Greener Data Exchange in the Cloud: A Coding-Based Optimization for Big Data Processing
Abstract
The rise of the cloud and distributed data-intensive (big data) applications puts pressure on data center networks due to the movement of massive volumes of data. Reducing the volume of communication is pivotal for embracing greener data exchange by efficient utilization of network resources. This paper proposes the use of mixing technique, spate coding, working in tandem with software-defined network control as a means of dynamically-controlled reduction in volume of communication. We introduce motivating real-world use-cases, and present a novel spate coding algorithm for the data center networks. We also analyze the computational complexity of the general problem of minimizing the volume of communication in a distributed data center application without degrading the rate of information exchange, and provide theoretical limits of such schemes.
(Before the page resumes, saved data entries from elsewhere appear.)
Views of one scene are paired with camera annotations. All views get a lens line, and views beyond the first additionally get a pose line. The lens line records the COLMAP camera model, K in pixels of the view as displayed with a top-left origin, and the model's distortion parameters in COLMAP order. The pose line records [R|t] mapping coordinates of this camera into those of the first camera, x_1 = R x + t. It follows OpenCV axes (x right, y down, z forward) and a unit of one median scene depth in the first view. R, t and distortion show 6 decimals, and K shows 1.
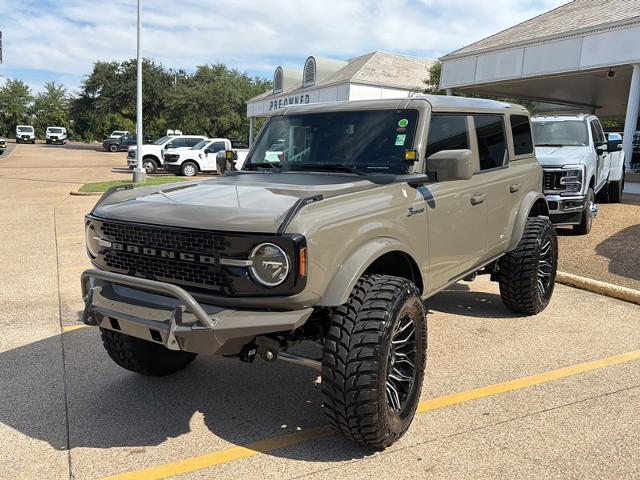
lens RADIAL K [[565.8, 0, 320.0], [0, 565.8, 240.0], [0, 0, 1]] dist [0.143455, -0.302447]
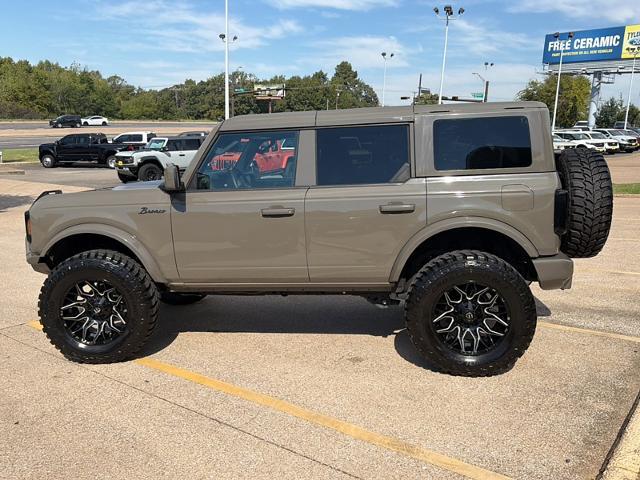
lens RADIAL K [[558.4, 0, 301.8], [0, 558.4, 240.3], [0, 0, 1]] dist [0.007242, 0.004811]
pose [[0.450193, 0.141201, -0.881696, 0.997273], [-0.132145, 0.987081, 0.090605, -0.099842], [0.883099, 0.075722, 0.463036, 0.487894]]
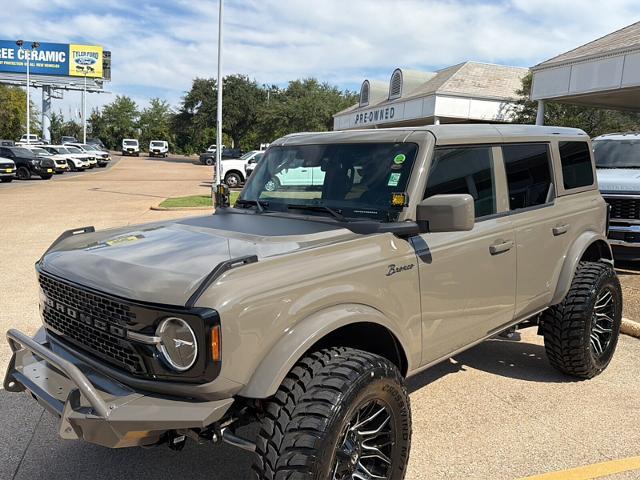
lens RADIAL K [[568.9, 0, 320.0], [0, 568.9, 240.0], [0, 0, 1]] dist [0.124504, -0.228491]
pose [[0.987308, 0.022989, -0.157148, 0.124678], [-0.026218, 0.999485, -0.018503, -0.050153], [0.156641, 0.022388, 0.987402, 0.112575]]
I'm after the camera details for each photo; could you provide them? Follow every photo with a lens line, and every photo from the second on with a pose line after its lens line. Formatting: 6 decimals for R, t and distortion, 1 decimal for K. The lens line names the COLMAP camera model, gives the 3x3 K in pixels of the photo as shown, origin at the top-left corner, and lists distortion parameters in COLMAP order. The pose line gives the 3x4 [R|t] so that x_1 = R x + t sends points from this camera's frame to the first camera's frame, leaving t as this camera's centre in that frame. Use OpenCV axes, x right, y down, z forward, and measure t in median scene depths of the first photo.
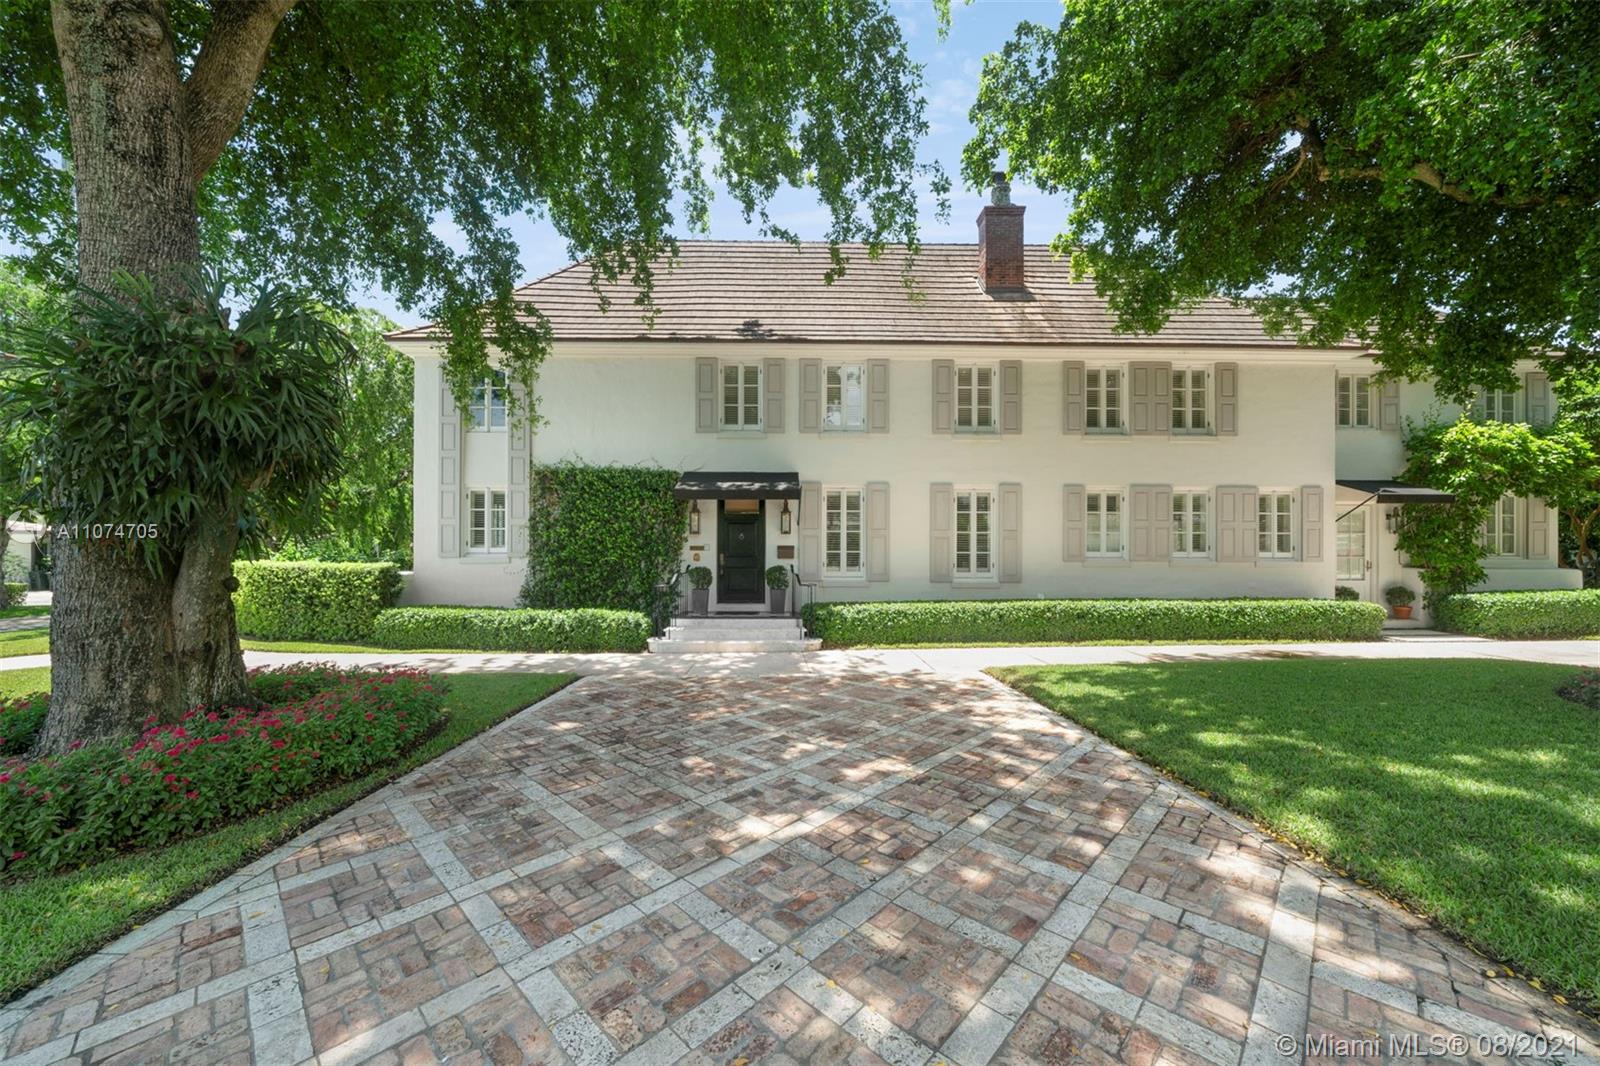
lens RADIAL K [[559.0, 0, 786.5], [0, 559.0, 541.8], [0, 0, 1]] dist [0.001742, -0.000008]
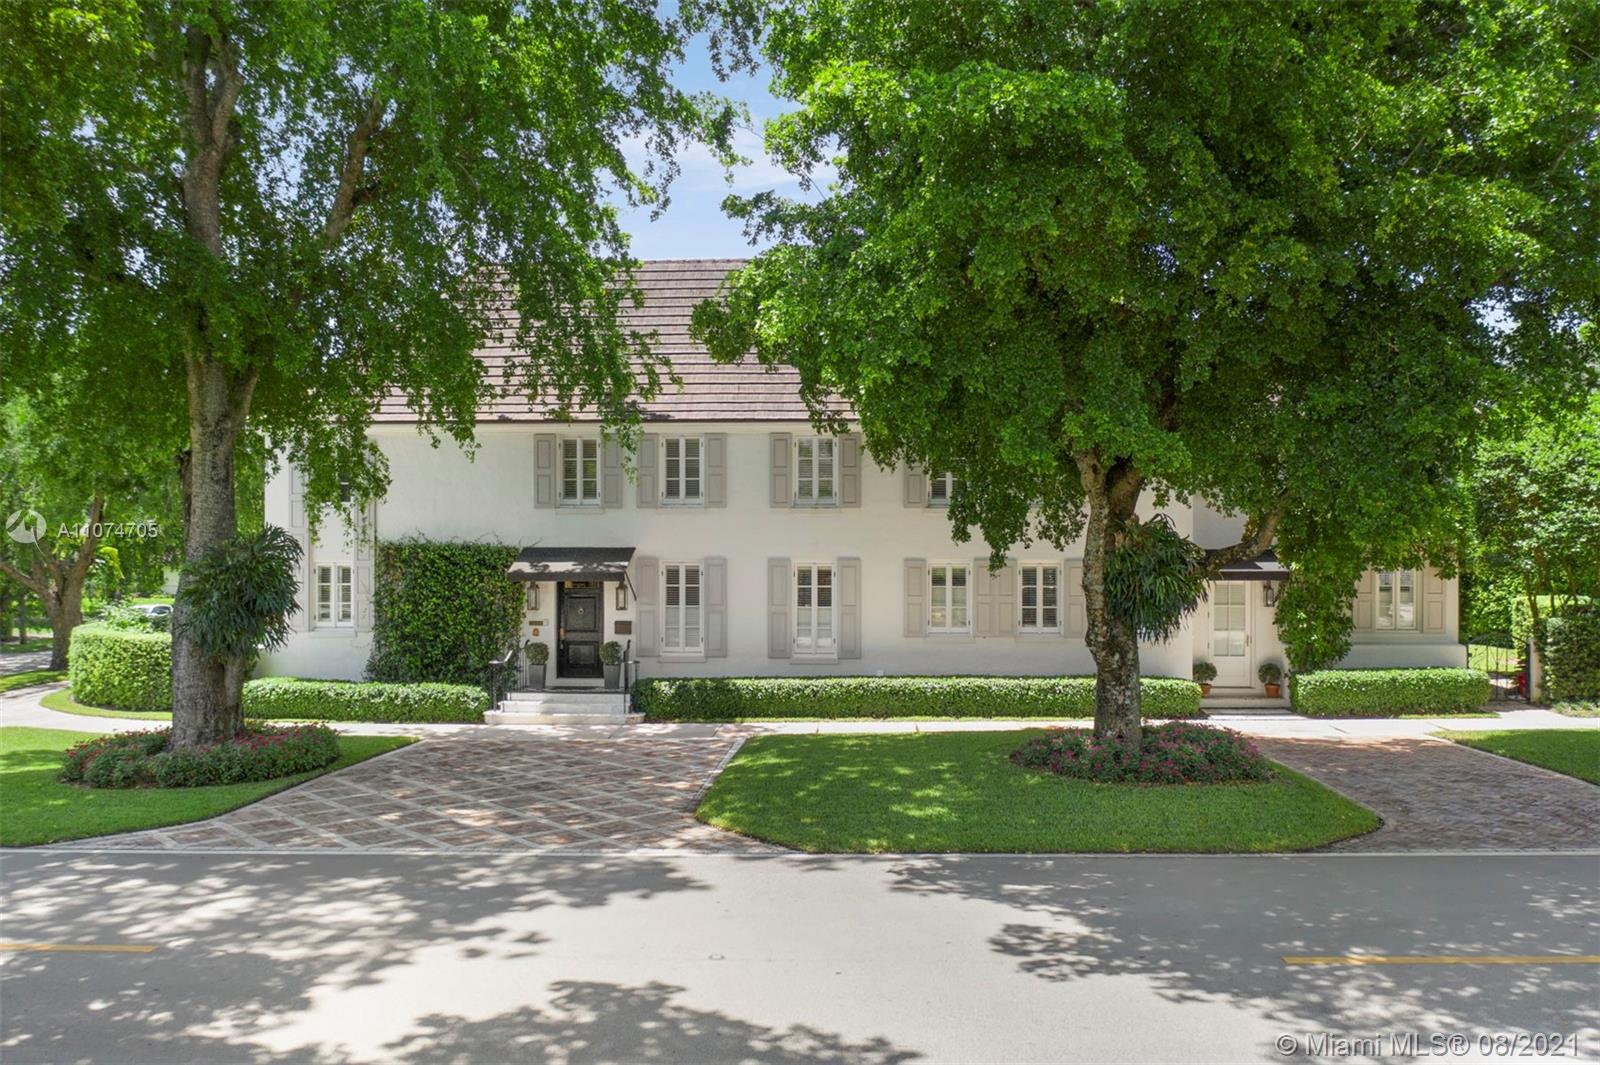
lens RADIAL K [[1273.5, 0, 805.4], [0, 1273.5, 530.7], [0, 0, 1]] dist [-0.026023, 0.003672]
pose [[0.997523, -0.002995, -0.070277, 0.490148], [0.003530, 0.999966, 0.007485, -0.172381], [0.070252, -0.007714, 0.997499, -1.260698]]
Moreover, we proceed to bridge the gap between theory and practice by performing a proof-of-concept implementation of the proposed system in a real world data center. We use Hadoop MapReduce, the most widely used big data processing framework, as our target. The experimental results employing two of industry standard benchmarks show the advantage of our proposed system compared to a vanilla Hadoop implementation, an in-network combiner, and Combine-N-Code. The proposed coding-based scheme shows performance improvement in terms of volume of communication (up to 62%), goodput (up to 76%), disk utilization (up to 38%), and the number of bits that can be transmitted per Joule of energy (up to 200%).